Source material section start
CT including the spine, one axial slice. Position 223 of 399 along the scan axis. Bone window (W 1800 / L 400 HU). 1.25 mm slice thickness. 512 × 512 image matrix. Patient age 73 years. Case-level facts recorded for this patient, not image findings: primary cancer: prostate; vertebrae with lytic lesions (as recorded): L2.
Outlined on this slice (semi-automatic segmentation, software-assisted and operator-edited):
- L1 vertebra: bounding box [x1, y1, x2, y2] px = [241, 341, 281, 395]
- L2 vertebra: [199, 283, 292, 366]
Source material section end
Source material section start
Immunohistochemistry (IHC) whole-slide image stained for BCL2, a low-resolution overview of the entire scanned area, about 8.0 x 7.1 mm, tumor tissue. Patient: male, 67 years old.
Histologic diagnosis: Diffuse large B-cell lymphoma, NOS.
Source material section end
#### Problem to work on:
Scan the lines above for "Patient", then copy every one that has it.

#### Reply:
CT including the spine, one axial slice. Position 223 of 399 along the scan axis. Bone window (W 1800 / L 400 HU). 1.25 mm slice thickness. 512 × 512 image matrix. Patient age 73 years. Case-level facts recorded for this patient, not image findings: primary cancer: prostate; vertebrae with lytic lesions (as recorded): L2.
Immunohistochemistry (IHC) whole-slide image stained for BCL2, a low-resolution overview of the entire scanned area, about 8.0 x 7.1 mm, tumor tissue. Patient: male, 67 years old.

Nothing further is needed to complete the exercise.